# ページ抜粋

↓

足下のブラジル景気はインフレ鈍化と減税で辛うじてプラス成長を維持

~家計消費は旺盛な推移が続くも投資は低迷、ルラ政権の財政運営を巡る迷走の行方に要注目~

西濵 徹

要旨
  • このところのブラジルでは歴史的大干ばつに加え、商品高と米ドル高による通貨レアル安、コロナ禍からの景気回復も重なりインフレが上振れしてきた。中銀は物価と為替の安定に大幅利上げを余儀なくされたが、昨年末以降の商品高と米ドル高の一服を受けインフレは鈍化している。よって、中銀は8月以降に一転して利下げに動いているが、実質金利が大幅プラスで推移するなど投資妙味を追い風にレアル相場は底堅い。他方、ルラ政権を巡る不透明感は直接投資の重石となるなど、海外資金の動きに違いがうかがえる。
  • インフレ鈍化や利下げは景気の追い風となる一方、世界経済の減速懸念は足かせとなるなど好悪双方の材料が混在するなか、7-9月の実質GDP成長率は前期比年率+0.58%と一段と頭打ちしている。インフレ鈍化や減税を追い風に家計消費は堅調に推移するなど景気をけん引するも、金利高が重石となる形で企業・家計ともに投資意欲は弱い展開が続く。在庫調整が進展する動きはみられるものの、投資低迷に伴う輸入の弱さが景気の押し上げ要因となっており、全体として足下の景気は数字以上に厳しい状況にある。
  • 足下のインフレは落ち着いた推移が続く一方、ルラ政権内では財政運営を巡って迷走する動きがみられる。コロナ禍を経て財政状況が悪化するなか、来年は政権初の審判となる統一地方選が予定されており、財政出動による景気下支えへの誘因は大きい。潜在成長率の低下に繋がる材料が山積するなか、公的需要への依存は金利上昇を通じて景気の足かせとなることも懸念される。今年は昨年並みの経済成長率を維持すると見込まれるが、来年は外需の下支えに期待出来ないなかで成長率は鈍化が避けられない。

↑

# 作業指示
**1)** ブラジル景気の文章から、「足下のブラジル景気はインフレ鈍化と減税で辛うじてプラス成長を維持」から「金の動きに違いがうかがえる。」まで（両端を含む）を、一字一句変えずに抜き出せ。
**2)** ブラジル景気の文章によると、中銀が8月以降に一転して利下げに動いたのはなぜか。1～3文で説明せよ。

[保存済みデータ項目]
↓

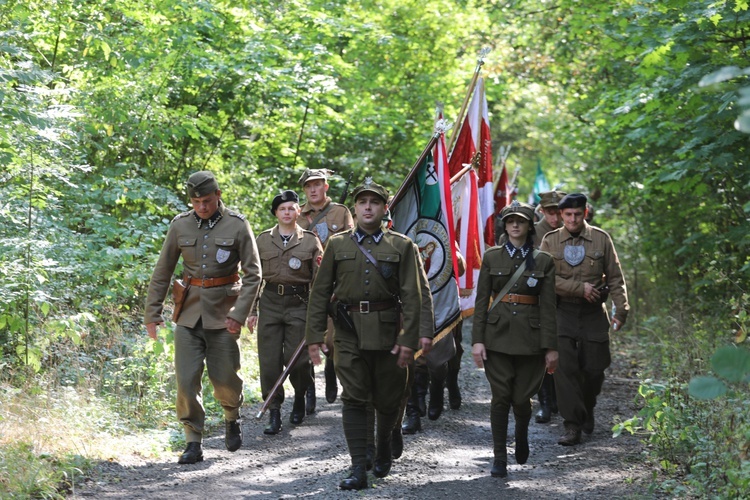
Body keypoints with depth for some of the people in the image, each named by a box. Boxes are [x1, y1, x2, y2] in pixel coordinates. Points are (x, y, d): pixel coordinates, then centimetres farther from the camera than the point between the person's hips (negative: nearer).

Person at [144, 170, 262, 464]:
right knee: (186, 380, -4)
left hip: (224, 315, -2)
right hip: (189, 313, 2)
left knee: (224, 379, 2)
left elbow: (253, 274, -3)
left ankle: (232, 419, 34)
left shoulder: (237, 225, -5)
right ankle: (193, 443, 5)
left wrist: (240, 314, -12)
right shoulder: (180, 225, 2)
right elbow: (162, 272, 9)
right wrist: (152, 313, 6)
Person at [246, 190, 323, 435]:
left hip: (299, 304, -2)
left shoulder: (310, 240, 5)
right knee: (269, 359, -2)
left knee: (296, 358, -5)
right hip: (270, 304, 2)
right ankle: (274, 412, 6)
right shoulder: (263, 240, 9)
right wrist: (251, 310, 8)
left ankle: (300, 396, 24)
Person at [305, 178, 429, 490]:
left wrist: (409, 339, -10)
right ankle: (359, 469, -7)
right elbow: (320, 293, 7)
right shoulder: (337, 244, 8)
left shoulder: (402, 246, 4)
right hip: (349, 333, 0)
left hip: (387, 332, 0)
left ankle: (384, 448, 37)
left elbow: (411, 296, -1)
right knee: (354, 399, -6)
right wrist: (314, 335, 1)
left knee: (387, 399, 9)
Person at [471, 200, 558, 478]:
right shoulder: (492, 257, 4)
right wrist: (477, 340, -5)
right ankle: (500, 459, 5)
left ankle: (521, 435, 34)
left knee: (521, 398, 1)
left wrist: (551, 347, -2)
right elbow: (481, 300, 3)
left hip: (530, 336, 0)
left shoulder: (543, 261, 3)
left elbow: (548, 306, 2)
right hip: (498, 334, 0)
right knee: (501, 397, -4)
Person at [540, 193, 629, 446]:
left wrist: (621, 309, -3)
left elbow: (615, 277, 6)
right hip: (563, 312, -1)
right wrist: (580, 288, -14)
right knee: (565, 368, -10)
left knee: (594, 368, 3)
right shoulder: (550, 241, 2)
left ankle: (587, 409, 32)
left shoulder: (601, 239, 4)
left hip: (594, 312, 1)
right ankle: (572, 426, -6)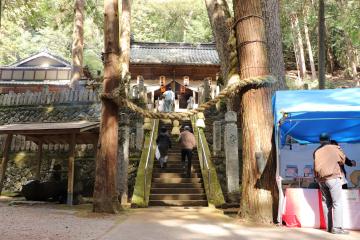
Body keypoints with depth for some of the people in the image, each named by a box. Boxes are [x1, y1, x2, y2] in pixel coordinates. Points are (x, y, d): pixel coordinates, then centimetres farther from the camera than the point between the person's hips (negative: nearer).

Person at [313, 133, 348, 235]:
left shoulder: (316, 151, 10)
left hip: (321, 179, 5)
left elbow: (317, 165, 7)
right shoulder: (334, 148, 2)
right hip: (333, 177, -5)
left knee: (326, 203, 11)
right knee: (337, 203, -2)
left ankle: (329, 227, 13)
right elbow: (343, 160, 10)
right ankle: (337, 227, -7)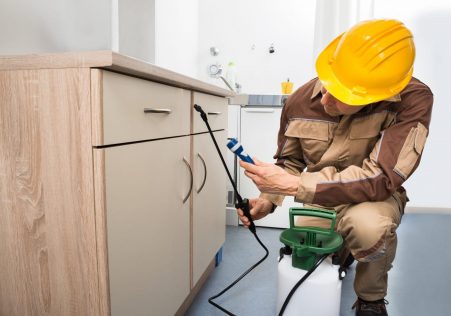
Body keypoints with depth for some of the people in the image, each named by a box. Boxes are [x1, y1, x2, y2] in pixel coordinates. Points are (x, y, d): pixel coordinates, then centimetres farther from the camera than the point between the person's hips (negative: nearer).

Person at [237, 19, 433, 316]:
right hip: (318, 198, 4)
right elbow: (290, 161, 1)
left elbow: (380, 179, -33)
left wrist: (293, 184, -35)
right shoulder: (300, 101, -15)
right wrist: (268, 200, -16)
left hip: (373, 196, -3)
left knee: (369, 225, -36)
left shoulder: (413, 100, -28)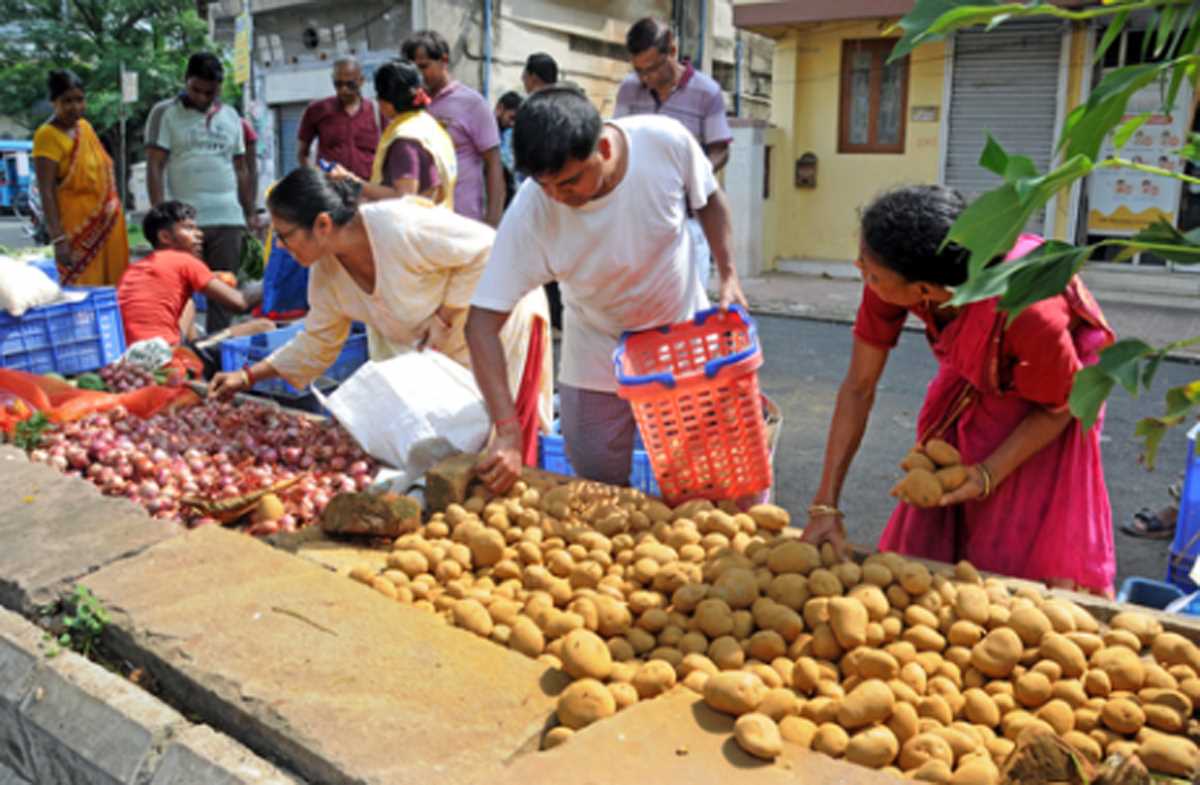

↑

# 作業結果
**1)**
足下のブラジル景気はインフレ鈍化と減税で辛うじてプラス成長を維持

~家計消費は旺盛な推移が続くも投資は低迷、ルラ政権の財政運営を巡る迷走の行方に要注目~

西濵 徹

要旨
  • このところのブラジルでは歴史的大干ばつに加え、商品高と米ドル高による通貨レアル安、コロナ禍からの景気回復も重なりインフレが上振れしてきた。中銀は物価と為替の安定に大幅利上げを余儀なくされたが、昨年末以降の商品高と米ドル高の一服を受けインフレは鈍化している。よって、中銀は8月以降に一転して利下げに動いているが、実質金利が大幅プラスで推移するなど投資妙味を追い風にレアル相場は底堅い。他方、ルラ政権を巡る不透明感は直接投資の重石となるなど、海外資金の動きに違いがうかがえる。

**2)** 昨年末以降に商品高と米ドル高が一服し、インフレが鈍化しているためである。それまで中銀は、物価と為替の安定のために大幅利上げを余儀なくされていた。